Set down the listing exactly as given, minus images.
|---|
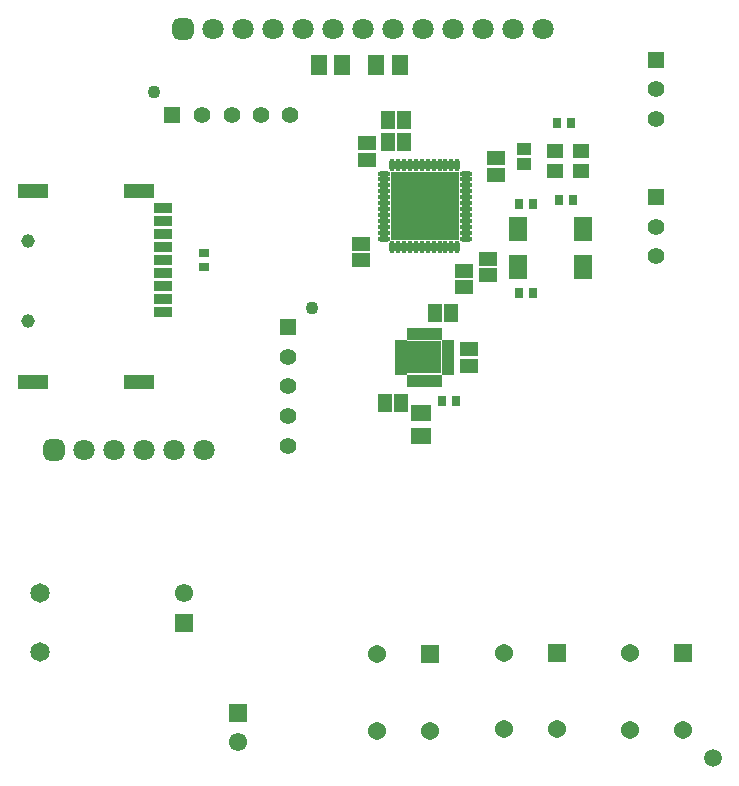
<source format=gts>
%FSLAX23Y23*%
%MOIN*%
%SFA1B1*%

%IPPOS*%
%AMD48*
4,1,8,0.015700,0.035500,-0.015700,0.035500,-0.035500,0.015700,-0.035500,-0.015700,-0.015700,-0.035500,0.015700,-0.035500,0.035500,-0.015700,0.035500,0.015700,0.015700,0.035500,0.0*
1,1,0.039500,0.015700,0.015700*
1,1,0.039500,-0.015700,0.015700*
1,1,0.039500,-0.015700,-0.015700*
1,1,0.039500,0.015700,-0.015700*
%
%ADD19R,0.029530X0.035430*%
%ADD20R,0.055120X0.047240*%
%ADD31R,0.035430X0.029530*%
%ADD33R,0.055240X0.065090*%
%ADD34R,0.051310X0.061150*%
%ADD35R,0.059180X0.082800*%
%ADD36R,0.061150X0.051310*%
%ADD37R,0.063120X0.032410*%
%ADD38R,0.102490X0.051310*%
%ADD39R,0.228470X0.228470*%
%ADD40O,0.017840X0.043430*%
%ADD41O,0.043430X0.017840*%
%ADD42R,0.045400X0.039500*%
%ADD43R,0.039500X0.021780*%
%ADD44R,0.021780X0.041470*%
%ADD45R,0.114300X0.110360*%
%ADD46R,0.065090X0.055240*%
%ADD47C,0.070990*%
G04~CAMADD=48~8~0.0~0.0~709.9~709.9~197.5~0.0~15~0.0~0.0~0.0~0.0~0~0.0~0.0~0.0~0.0~0~0.0~0.0~0.0~0.0~709.9~709.9*
%ADD48D48*%
%ADD49C,0.060630*%
%ADD50R,0.060630X0.060630*%
%ADD51R,0.055120X0.055120*%
%ADD52C,0.055120*%
%ADD53C,0.043310*%
%ADD54C,0.065090*%
%ADD55R,0.055120X0.055120*%
%ADD56R,0.061020X0.061020*%
%ADD57C,0.061020*%
%ADD58C,0.045400*%
%ADD59C,0.059060*%
%LNmtb_telemetry_system_pcb-1*%
%LPD*%
G54D19*
X5793Y3870D03*
X5746D03*
X5658Y3854D03*
X5611D03*
X5612Y3558D03*
X5659D03*
X5356Y3199D03*
X5403D03*
X5787Y4126D03*
X5740D03*
G54D20*
X5818Y4033D03*
Y3966D03*
X5731D03*
Y4033D03*
G54D31*
X4563Y3693D03*
Y3646D03*
G54D33*
X5023Y4317D03*
X4944D03*
X5215Y4319D03*
X5136D03*
G54D34*
X5174Y4134D03*
X5229D03*
X5164Y3193D03*
X5219D03*
X5174Y4062D03*
X5229D03*
X5386Y3491D03*
X5331D03*
G54D35*
X5826Y3646D03*
Y3772D03*
X5610Y3646D03*
Y3772D03*
G54D36*
X5428Y3578D03*
Y3633D03*
X5534Y4008D03*
Y3953D03*
X5446Y3371D03*
Y3316D03*
X5509Y3617D03*
Y3672D03*
X5105Y4058D03*
Y4003D03*
X5087Y3668D03*
Y3723D03*
G54D37*
X4425Y3496D03*
Y3540D03*
Y3583D03*
Y3626D03*
Y3670D03*
Y3713D03*
Y3756D03*
Y3800D03*
Y3843D03*
G54D38*
X3992Y3897D03*
X4347D03*
Y3261D03*
X3992D03*
G54D39*
X5298Y3848D03*
G54D40*
X5407Y3712D03*
X5387D03*
X5367D03*
X5348D03*
X5328D03*
X5308D03*
X5288D03*
X5269D03*
X5249D03*
X5229D03*
X5210D03*
X5190D03*
Y3984D03*
X5210D03*
X5229D03*
X5249D03*
X5269D03*
X5288D03*
X5308D03*
X5328D03*
X5348D03*
X5367D03*
X5387D03*
X5407D03*
G54D41*
X5163Y3740D03*
Y3759D03*
Y3779D03*
Y3799D03*
Y3818D03*
Y3838D03*
Y3858D03*
Y3878D03*
Y3897D03*
Y3917D03*
Y3937D03*
Y3956D03*
X5434D03*
Y3937D03*
Y3917D03*
Y3897D03*
Y3878D03*
Y3858D03*
Y3838D03*
Y3818D03*
Y3799D03*
Y3779D03*
Y3759D03*
Y3740D03*
G54D42*
X5629Y3988D03*
Y4039D03*
G54D43*
X5218Y3393D03*
Y3373D03*
Y3354D03*
Y3334D03*
Y3314D03*
Y3295D03*
X5376Y3393D03*
Y3373D03*
Y3354D03*
Y3334D03*
Y3314D03*
Y3295D03*
G54D44*
X5248Y3266D03*
X5268D03*
X5287D03*
X5307D03*
X5327D03*
X5346D03*
X5248Y3422D03*
X5268D03*
X5287D03*
X5307D03*
X5327D03*
X5346D03*
G54D45*
X5297Y3344D03*
G54D46*
X5286Y3081D03*
Y3160D03*
G54D47*
X5693Y4437D03*
X5593D03*
X5493D03*
X5393D03*
X5193D03*
X5093D03*
X4893D03*
X4693D03*
X4593D03*
X4793D03*
X4993D03*
X5293D03*
X4361Y3035D03*
X4161D03*
X4261D03*
X4461D03*
X4561D03*
G54D48*
X4493Y4437D03*
X4061Y3035D03*
G54D49*
X5139Y2100D03*
X5316D03*
X5139Y2356D03*
X5561Y2104D03*
X5738D03*
X5561Y2360D03*
X5982Y2102D03*
X6159D03*
X5982Y2358D03*
G54D50*
X5316Y2356D03*
X5738Y2360D03*
X6159Y2358D03*
G54D51*
X4457Y4151D03*
G54D52*
X4555Y4151D03*
X4654D03*
X4752D03*
X4850D03*
X4843Y3346D03*
Y3247D03*
Y3149D03*
Y3050D03*
X6070Y4238D03*
Y4140D03*
X6069Y3780D03*
Y3681D03*
G54D53*
X4394Y4229D03*
X4921Y3507D03*
G54D54*
X4015Y2362D03*
Y2559D03*
G54D55*
X4843Y3444D03*
X6070Y4336D03*
X6069Y3878D03*
G54D56*
X4497Y2460D03*
X4676Y2159D03*
G54D57*
X4497Y2559D03*
X4676Y2061D03*
G54D58*
X3976Y3732D03*
Y3464D03*
G54D59*
X6259Y2007D03*
M02*
</source>
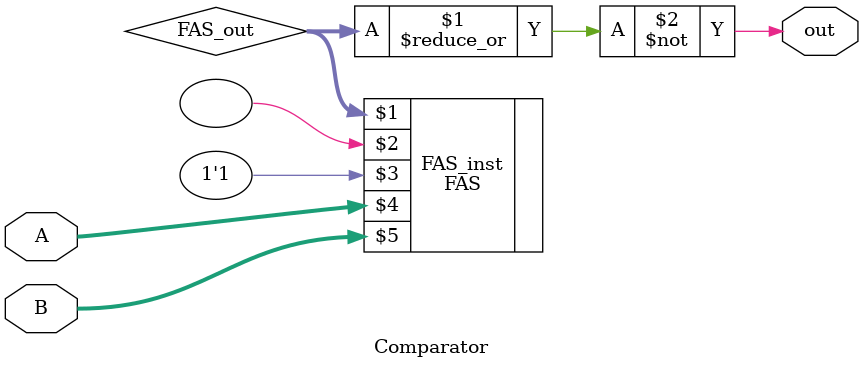
<source format=v>
module Comparator(out, A, B);
	parameter N = 10;
	parameter vcc = 1'b1;
	input [N-1:0] A, B;
	output out;
	
	wire [N-1:0] FAS_out;
	
	//FAS(S, Cout, D, A, B)
	FAS FAS_inst(FAS_out, , vcc, A, B);
	
	assign out = ~(|FAS_out);
	//nor nor0(out, FAS_out[9], FAS_out[8], FAS_out[7], FAS_out[6], FAS_out[5], FAS_out[4], FAS_out[3], FAS_out[2], FAS_out[1], FAS_out[0]); 
endmodule

</source>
|---|
*Expected output:*
<source format=gts>
%FSLAX23Y23*%
%MOIN*%
%SFA1B1*%

%IPPOS*%
%AMD48*
4,1,8,0.015700,0.035500,-0.015700,0.035500,-0.035500,0.015700,-0.035500,-0.015700,-0.015700,-0.035500,0.015700,-0.035500,0.035500,-0.015700,0.035500,0.015700,0.015700,0.035500,0.0*
1,1,0.039500,0.015700,0.015700*
1,1,0.039500,-0.015700,0.015700*
1,1,0.039500,-0.015700,-0.015700*
1,1,0.039500,0.015700,-0.015700*
%
%ADD19R,0.029530X0.035430*%
%ADD20R,0.055120X0.047240*%
%ADD31R,0.035430X0.029530*%
%ADD33R,0.055240X0.065090*%
%ADD34R,0.051310X0.061150*%
%ADD35R,0.059180X0.082800*%
%ADD36R,0.061150X0.051310*%
%ADD37R,0.063120X0.032410*%
%ADD38R,0.102490X0.051310*%
%ADD39R,0.228470X0.228470*%
%ADD40O,0.017840X0.043430*%
%ADD41O,0.043430X0.017840*%
%ADD42R,0.045400X0.039500*%
%ADD43R,0.039500X0.021780*%
%ADD44R,0.021780X0.041470*%
%ADD45R,0.114300X0.110360*%
%ADD46R,0.065090X0.055240*%
%ADD47C,0.070990*%
G04~CAMADD=48~8~0.0~0.0~709.9~709.9~197.5~0.0~15~0.0~0.0~0.0~0.0~0~0.0~0.0~0.0~0.0~0~0.0~0.0~0.0~0.0~709.9~709.9*
%ADD48D48*%
%ADD49C,0.060630*%
%ADD50R,0.060630X0.060630*%
%ADD51R,0.055120X0.055120*%
%ADD52C,0.055120*%
%ADD53C,0.043310*%
%ADD54C,0.065090*%
%ADD55R,0.055120X0.055120*%
%ADD56R,0.061020X0.061020*%
%ADD57C,0.061020*%
%ADD58C,0.045400*%
%ADD59C,0.059060*%
%LNmtb_telemetry_system_pcb-1*%
%LPD*%
G54D19*
X5793Y3870D03*
X5746D03*
X5658Y3854D03*
X5611D03*
X5612Y3558D03*
X5659D03*
X5356Y3199D03*
X5403D03*
X5787Y4126D03*
X5740D03*
G54D20*
X5818Y4033D03*
Y3966D03*
X5731D03*
Y4033D03*
G54D31*
X4563Y3693D03*
Y3646D03*
G54D33*
X5023Y4317D03*
X4944D03*
X5215Y4319D03*
X5136D03*
G54D34*
X5174Y4134D03*
X5229D03*
X5164Y3193D03*
X5219D03*
X5174Y4062D03*
X5229D03*
X5386Y3491D03*
X5331D03*
G54D35*
X5826Y3646D03*
Y3772D03*
X5610Y3646D03*
Y3772D03*
G54D36*
X5428Y3578D03*
Y3633D03*
X5534Y4008D03*
Y3953D03*
X5446Y3371D03*
Y3316D03*
X5509Y3617D03*
Y3672D03*
X5105Y4058D03*
Y4003D03*
X5087Y3668D03*
Y3723D03*
G54D37*
X4425Y3496D03*
Y3540D03*
Y3583D03*
Y3626D03*
Y3670D03*
Y3713D03*
Y3756D03*
Y3800D03*
Y3843D03*
G54D38*
X3992Y3897D03*
X4347D03*
Y3261D03*
X3992D03*
G54D39*
X5298Y3848D03*
G54D40*
X5407Y3712D03*
X5387D03*
X5367D03*
X5348D03*
X5328D03*
X5308D03*
X5288D03*
X5269D03*
X5249D03*
X5229D03*
X5210D03*
X5190D03*
Y3984D03*
X5210D03*
X5229D03*
X5249D03*
X5269D03*
X5288D03*
X5308D03*
X5328D03*
X5348D03*
X5367D03*
X5387D03*
X5407D03*
G54D41*
X5163Y3740D03*
Y3759D03*
Y3779D03*
Y3799D03*
Y3818D03*
Y3838D03*
Y3858D03*
Y3878D03*
Y3897D03*
Y3917D03*
Y3937D03*
Y3956D03*
X5434D03*
Y3937D03*
Y3917D03*
Y3897D03*
Y3878D03*
Y3858D03*
Y3838D03*
Y3818D03*
Y3799D03*
Y3779D03*
Y3759D03*
Y3740D03*
G54D42*
X5629Y3988D03*
Y4039D03*
G54D43*
X5218Y3393D03*
Y3373D03*
Y3354D03*
Y3334D03*
Y3314D03*
Y3295D03*
X5376Y3393D03*
Y3373D03*
Y3354D03*
Y3334D03*
Y3314D03*
Y3295D03*
G54D44*
X5248Y3266D03*
X5268D03*
X5287D03*
X5307D03*
X5327D03*
X5346D03*
X5248Y3422D03*
X5268D03*
X5287D03*
X5307D03*
X5327D03*
X5346D03*
G54D45*
X5297Y3344D03*
G54D46*
X5286Y3081D03*
Y3160D03*
G54D47*
X5693Y4437D03*
X5593D03*
X5493D03*
X5393D03*
X5193D03*
X5093D03*
X4893D03*
X4693D03*
X4593D03*
X4793D03*
X4993D03*
X5293D03*
X4361Y3035D03*
X4161D03*
X4261D03*
X4461D03*
X4561D03*
G54D48*
X4493Y4437D03*
X4061Y3035D03*
G54D49*
X5139Y2100D03*
X5316D03*
X5139Y2356D03*
X5561Y2104D03*
X5738D03*
X5561Y2360D03*
X5982Y2102D03*
X6159D03*
X5982Y2358D03*
G54D50*
X5316Y2356D03*
X5738Y2360D03*
X6159Y2358D03*
G54D51*
X4457Y4151D03*
G54D52*
X4555Y4151D03*
X4654D03*
X4752D03*
X4850D03*
X4843Y3346D03*
Y3247D03*
Y3149D03*
Y3050D03*
X6070Y4238D03*
Y4140D03*
X6069Y3780D03*
Y3681D03*
G54D53*
X4394Y4229D03*
X4921Y3507D03*
G54D54*
X4015Y2362D03*
Y2559D03*
G54D55*
X4843Y3444D03*
X6070Y4336D03*
X6069Y3878D03*
G54D56*
X4497Y2460D03*
X4676Y2159D03*
G54D57*
X4497Y2559D03*
X4676Y2061D03*
G54D58*
X3976Y3732D03*
Y3464D03*
G54D59*
X6259Y2007D03*
M02*
</source>
<source format=v>
module Comparator(out, A, B);
	parameter N = 10;
	parameter vcc = 1'b1;
	input [N-1:0] A, B;
	output out;
	
	wire [N-1:0] FAS_out;
	
	//FAS(S, Cout, D, A, B)
	FAS FAS_inst(FAS_out, , vcc, A, B);
	
	assign out = ~(|FAS_out);
	//nor nor0(out, FAS_out[9], FAS_out[8], FAS_out[7], FAS_out[6], FAS_out[5], FAS_out[4], FAS_out[3], FAS_out[2], FAS_out[1], FAS_out[0]); 
endmodule

</source>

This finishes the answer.